The Bill recently came under fire by numerous groups who have reiterated that it undermines democracy in New Zealand and that it restricts the ways in which the legislature of New Zealand can run. Departing National MP Nick Smith, who sits on the Justice Select Committee, says that all submissions received were against the Bill being passed into law.

“The major concern is giving the power to party leaders to be able to dismiss an MP and effectively a transfer of power to party leader at the expense of MPs and voters.”

The public will be able to make submissions to the committee until the end of July.
Billion Dollar Gap and Other Education Mishaps
Education Minister Chris Hipkins has accused the previous National Government of ignoring a $1 billion dollar cost involved in the development of Christchurch schools.

This is the latest “fiscal hole” that has come to light, and the Minister claims that National did not account for population growth when it set aside funding for the education sector during the Budgets of 2009-2017.

Hipkins said that it would be difficult to get the money to fix this shortfall and still have enough to establish repairs on Christchurch schools. “It’s one thing to try to boost the economy by increasing the population size, but having no plans to pay for the infrastructure to support those extra people is short-sighted.”

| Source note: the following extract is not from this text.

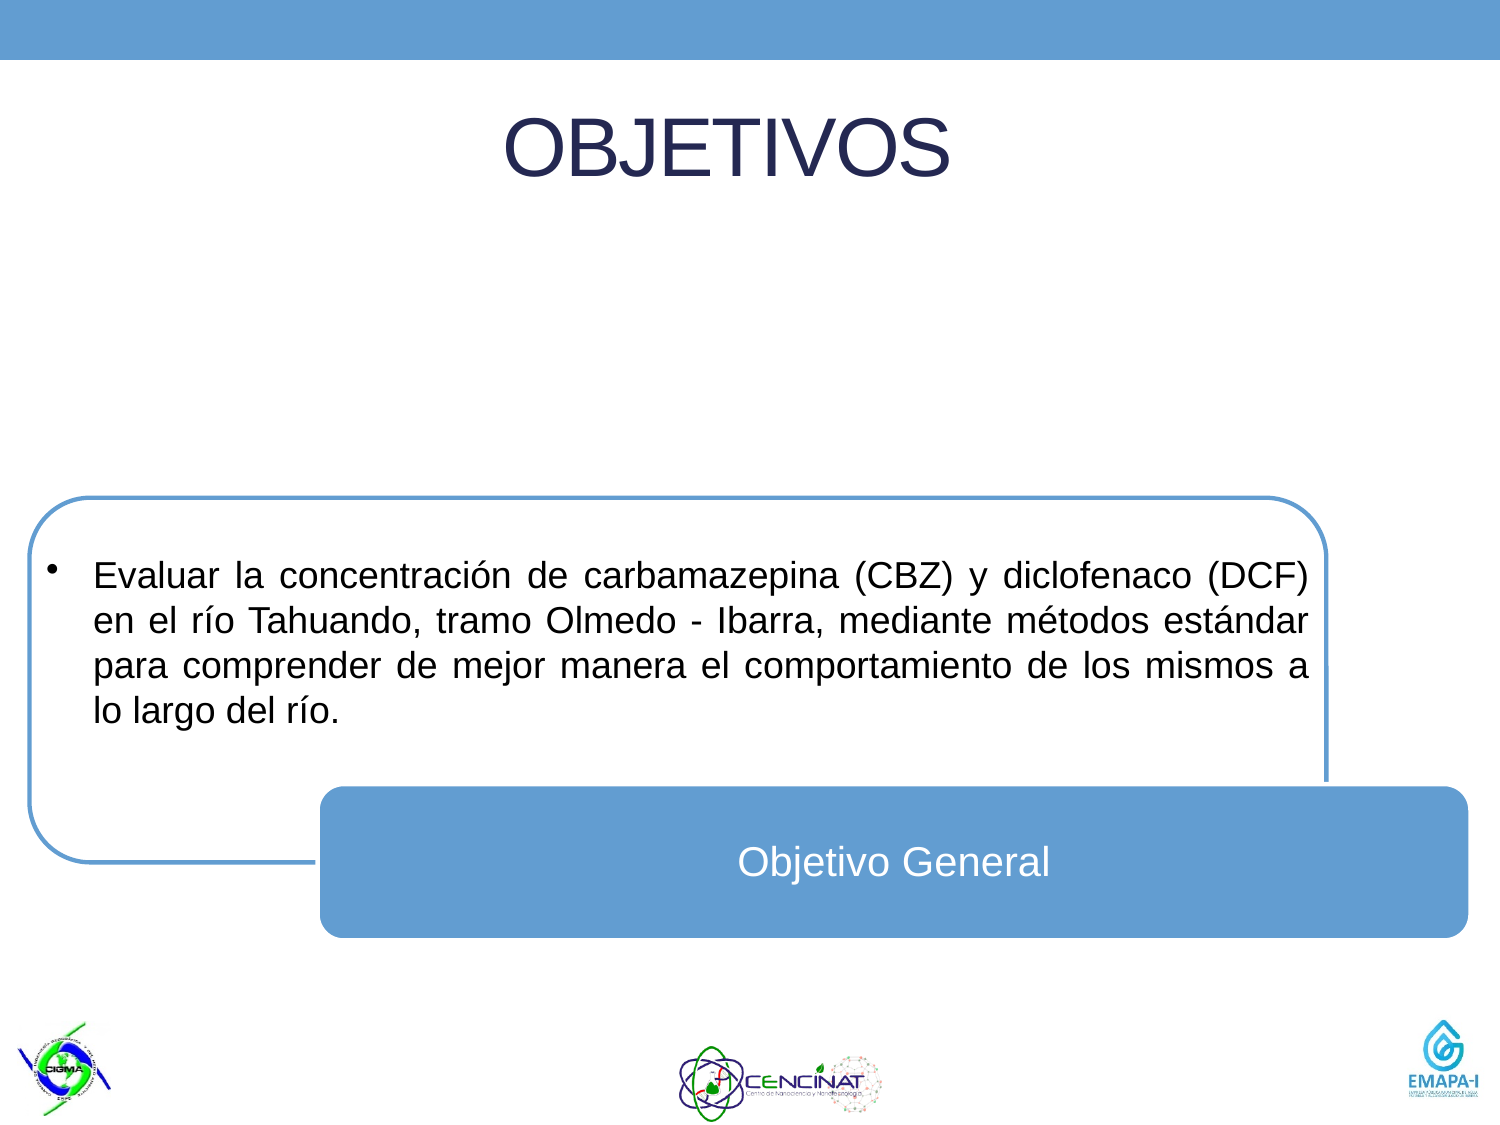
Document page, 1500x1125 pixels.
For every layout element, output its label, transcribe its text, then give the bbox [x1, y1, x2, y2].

National Party Wins the Donations Race

The annual return released by the Electoral Commission showed that during the 2017 Election the National Party, with $4,579,086, received around three times as many donations as the Labour Party, who recieved $1,611,073. The Opportunities Party received double the amount made by Labour, a large majority of it from tycoon Gareth Morgan. Despite this, TOP only received 2.2% of the total vote.

If any donations made to a party exceed $30,000 dollars, they must file official reports to the Electoral Commission. Major donations received by parties include two whopping six figure sums to the ACT Party.
On the other end of the spectrum, the Aotearoa Legalise Cannabis Party and the Democrats for Social Credit both received $0 in donations for the 2017 campaign.